**Source extract**
◇ ◇ ◇
7. `tagSplitDel` : a function that deletes tags currently assigned to a document subject to a raw string fed in as argument. Deletion is anonymized, so it is not possible to track who has deleted the tags of another user.
 - `ind` : integer value that sorts documents within the same section.
 - `sec` : the section the document belongs to in the corpus.
 - `df` : the data frame.
 - `tagstr` : a string list that contains all of the tags which are to be removed from a document.


8. `tagEdit` : a navigation function that performs various operations on the data frame. Currently it used to navigate to the tag addition and tag deletion operations. 
 - `ind` : integer value that sorts documents within the same section.
 - `sec` : the section the document belongs to in the corpus.
 - `df` : the data frame.
 - `user` : prime number that serves as a user signature.
 - `goal` : input `a` for addition, `d` for deletion, or `b` for addition followed by deletion.
 
 
 9. `tagWholeDel` : a navigtion function that deletes a selected tag.
  - `tag` : the tag that is slated for deletion from the data frame.
  - `df` : the data frame.
  
 
10. `tagMerge` : a function that merges several tags together into a single umbrella tag. The authorship of each component tag will be inherited by the umbrella tag. If you wish to remove the component tags afterward, that may also be done automatically by this function.
 - `compTag` : a list of tags that are to be merged together.
 - `umbTag` : a label for the new tag that will serve as the amalgam of the component tags.
 - `df` : the data frame.
 - `clean` : boolean value. Setting it to `True` makes it delete all of the component tags after creating the new collective umbrella tag.

In [None]:
def primeName(val, users) : # function that translates numbers into list of users:
    taggers = '' # start with empty list
    for user_name, user_prime in users:
        if(val % user_prime == 0):
            taggers += f'{user_name}, '
    if(taggers.endswith(', ')) : # snip comma off end (assuming >0 names are present)
        taggers = taggers[:-2] # snip it off
    return taggers # return string list

def commPrint(ind, sec, df, tagblind, users) : # prints out a comment and its tags
    print(f" \n\t---- READING IN DOCUMENT {ind} FROM SECTION {sec} ---- \n")
    ent = df[(df['index'] == ind) & (df['section'] == sec)].index.tolist()[0]
    pp.pprint(df['text'][ent]) # pretty print the student comment
    print("\nCurrently associated tags:")
    if(not tagblind) : # are we allowed to look at the current tags?
        for tag in df.columns : # read each tag in the data frame.
            if(tag in omit) : # skip the non-tag columns
                continue
            if(df[tag][ent] > 1) : # has someone left this tag on this comment
                print(f'\t{tag} - {primeName(df[tag][ent], users)}') # print out the tag and its taggers

def commView(taglist, df, andOr): # function that returns certain comments based on the tags that are included in list
    boolMat = [ # list comp within list comp
        [
            (df[tag][ind]>1) for tag in taglist # look at each tag # see if appropriate tag has been left by anyone
        ] for ind, row in df.iterrows() # list comprehension over no. of rows
        
    ]
    if(andOr) : # and?
◇ ◇ ◇
**Entries supplied**

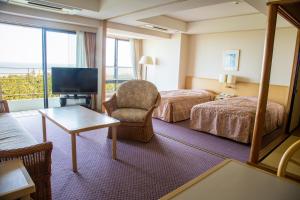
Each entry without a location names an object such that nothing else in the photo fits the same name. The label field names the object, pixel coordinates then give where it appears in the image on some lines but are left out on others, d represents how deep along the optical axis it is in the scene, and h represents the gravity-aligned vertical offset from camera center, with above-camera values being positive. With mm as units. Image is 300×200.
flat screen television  4680 -302
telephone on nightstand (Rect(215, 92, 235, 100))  5582 -603
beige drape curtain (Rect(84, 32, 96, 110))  5363 +459
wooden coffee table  2541 -731
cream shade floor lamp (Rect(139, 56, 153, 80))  6957 +324
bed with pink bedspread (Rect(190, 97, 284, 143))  3571 -818
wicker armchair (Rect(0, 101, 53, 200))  1434 -705
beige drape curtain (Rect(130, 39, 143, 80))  7574 +559
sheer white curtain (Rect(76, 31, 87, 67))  5288 +418
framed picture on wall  5561 +362
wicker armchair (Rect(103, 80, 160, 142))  3490 -695
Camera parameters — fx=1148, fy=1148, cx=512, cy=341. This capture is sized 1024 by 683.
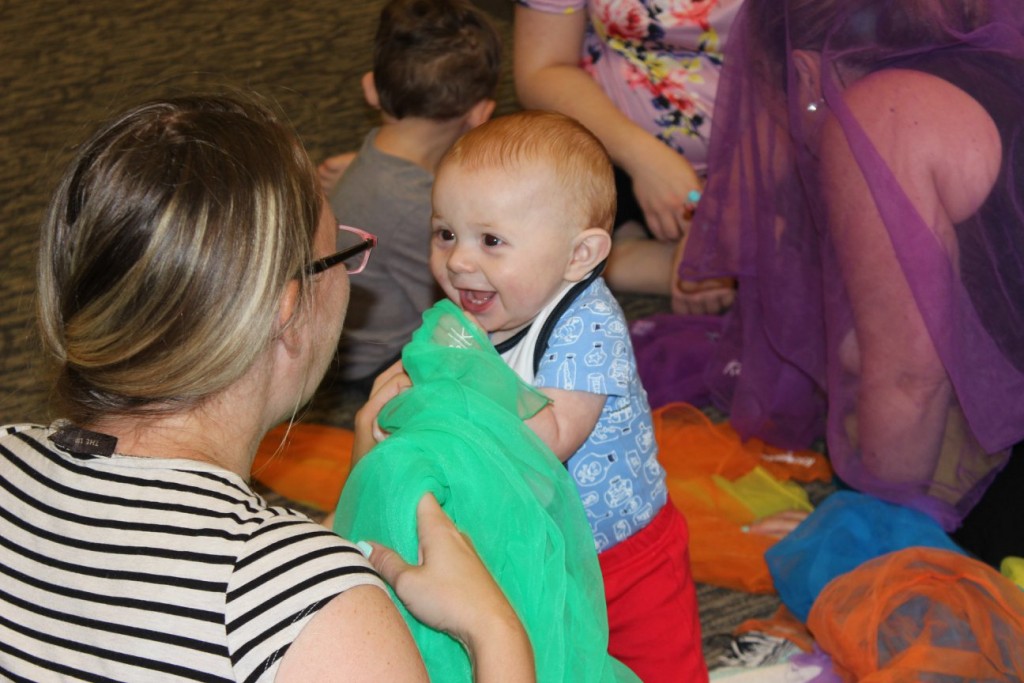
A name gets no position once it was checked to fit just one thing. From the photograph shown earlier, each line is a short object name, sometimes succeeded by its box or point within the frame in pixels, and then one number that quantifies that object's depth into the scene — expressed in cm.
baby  122
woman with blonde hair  83
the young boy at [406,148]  213
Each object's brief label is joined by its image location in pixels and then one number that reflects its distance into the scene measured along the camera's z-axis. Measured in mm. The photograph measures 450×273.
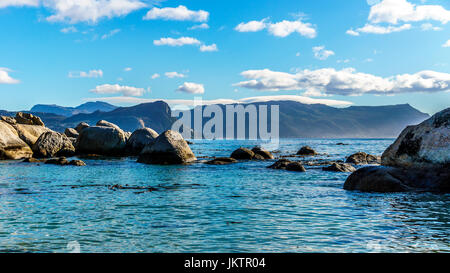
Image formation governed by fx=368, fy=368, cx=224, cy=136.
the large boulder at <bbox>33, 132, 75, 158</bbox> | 34406
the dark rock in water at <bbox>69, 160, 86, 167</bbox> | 26831
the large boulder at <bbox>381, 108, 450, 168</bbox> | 14320
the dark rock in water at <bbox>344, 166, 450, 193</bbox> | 14102
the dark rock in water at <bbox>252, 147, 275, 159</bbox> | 36997
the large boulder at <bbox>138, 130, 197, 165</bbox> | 29078
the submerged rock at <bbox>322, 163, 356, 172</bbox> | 24188
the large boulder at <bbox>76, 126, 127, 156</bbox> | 37656
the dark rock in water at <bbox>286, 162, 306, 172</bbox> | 24741
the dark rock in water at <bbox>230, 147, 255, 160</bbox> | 35938
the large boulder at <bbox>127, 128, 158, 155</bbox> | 37625
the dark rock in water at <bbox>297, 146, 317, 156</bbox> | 46559
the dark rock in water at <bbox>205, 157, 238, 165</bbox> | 30358
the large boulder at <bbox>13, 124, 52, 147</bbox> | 35812
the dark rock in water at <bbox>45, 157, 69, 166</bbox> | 27283
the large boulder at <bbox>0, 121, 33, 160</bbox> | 30703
◇ ◇ ◇
**Problems to work on**
1. According to the tagging notebook, what happens when the `clean` parameter of `tagMerge` is set to `True`?
2. Replace "tagblind" with "hideTags" in the tagging notebook and write out the passage starting at "ent = df[(df['index']" and ending at "in the data frame.".
The entries can be left aside; nothing here depends on them.

**Numbered answers**
1. All of the component tags are deleted after the new umbrella tag is created.

2.
ent = df[(df['index'] == ind) & (df['section'] == sec)].index.tolist()[0]
    pp.pprint(df['text'][ent]) # pretty print the student comment
    print("\nCurrently associated tags:")
    if(not hideTags) : # are we allowed to look at the current tags?
        for tag in df.columns : # read each tag in the data frame.